Court Opinion

ID: 9666058
Source: CourtListenerOpinion
Date Created: 2023-08-24 01:03:38.281076+00
Date Added: 2024-06-11T18:15:23.270490
License: Public Domain

McCown, J.,
dissenting as to joinder issues only.
Section 29-2002, R. R. S. 1943, specifically provides that if it appears a defendant would be prejudiced by a joinder of offenses, the trial court may order separate trials. In this case the two robberies which were joined were completely separate offenses. They involved different victims, different locations, different property, and different witnesses. They did not even occur on the same day.
*106This court has continuously held that in a trial for commission of one crime, evidence of other unconnected crimes is inadmissible. See, Morgan v. State, 56 Neb. 696, 77 N. W. 64; State v. Casados, 188 Neb. 91, 195 N. W. 2d 210. One basic reason for the rule is that evidence of another crime may be given too much weight by the jury, thus resulting in the conviction of a defendant because he is a bad man and not because of his specific guilt of the offense with which he is charged. 1 Jones on Evidence (5th Ed.), § 162, p. 290; 2 Wigmore on Evidence (3d Ed.), § 302, p. 200. Exactly the same reason exists for holding that a trial for unconnected separate crimes should be separated if requested.
The very recent case of United States v. Foutz, 540 F. 2d 733 (4th Cir., Aug. 1976), specifically holds that where two or more offenses are joined for trial solely on the theory that the offenses were of the same or similar character, it was reversible error to deny a motion for severance, under a rule permitting severance where the accused would be unduly prejudiced by joinder.
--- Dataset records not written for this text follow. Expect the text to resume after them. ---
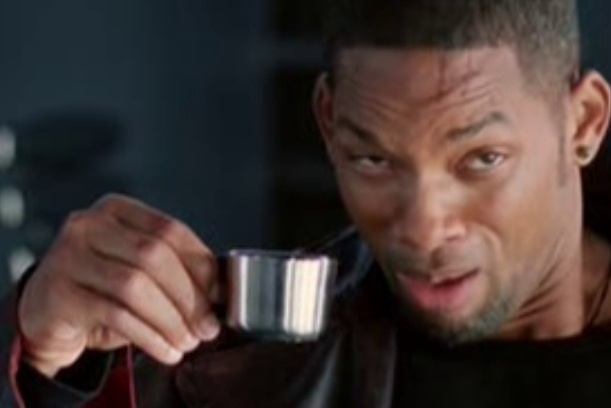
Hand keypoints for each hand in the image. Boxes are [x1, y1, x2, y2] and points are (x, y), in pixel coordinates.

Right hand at [18, 194, 221, 377]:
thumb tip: (219, 291)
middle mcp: (88, 224)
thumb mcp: (137, 268)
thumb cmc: (101, 288)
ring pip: (135, 287)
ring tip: (188, 342)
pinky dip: (149, 336)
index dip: (201, 264)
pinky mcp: (58, 292)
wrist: (45, 313)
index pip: (170, 230)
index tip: (219, 294)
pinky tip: (166, 350)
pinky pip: (115, 315)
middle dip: (189, 297)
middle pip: (154, 256)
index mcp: (116, 209)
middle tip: (207, 327)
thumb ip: (173, 268)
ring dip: (171, 320)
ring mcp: (68, 256)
The court noted that one specific source of prejudice in such a case is that the jury may conclude the defendant is guilty of one crime and then find him guilty of the other because of his criminal disposition. It is particularly interesting to note that the test of prejudice adopted by the 4th Circuit in that case is whether evidence of one crime would be admissible at a separate trial for the other.
The ABA Criminal Justice Standards Relating to Joinder and Severance, approved and adopted in 1968, are specific on this point. “2.2 Severance of offenses, (a) Whenever two or more offenses have been joined for trial solely on the ground that they are of the same or similar character, the defendant shall have a right to a severance of the offenses.” As noted in the commentary, the public interest in avoiding duplicitous time-consuming trials is weighed against prejudice to *107defendants. Where the offenses are completely separate as here, duplicity in trial time, if any, would ordinarily be minimal. As a practical matter, trial time may actually be saved in many cases. By trying one case first, the proceedings may be shortened, and a second trial may be eliminated. In this case, for example, the sentence on each count was the same, to run concurrently. On the other hand, if the defendant should be found not guilty on one count, the other counts may be prosecuted or dismissed as circumstances warrant.
It seems to me better judicial policy to grant a defendant’s motion for separate trials when the only connection between two counts is that they are both robberies or both burglaries. The possibility of prejudice is obvious and the constitutional guaranty of a fair trial should not have to rest on a technical interpretation of a joinder statute. Neither should the effectiveness of the constitutional right to .a fair trial be dependent upon an exercise of judicial discretion in granting or denying a motion for separate trial in a case like this.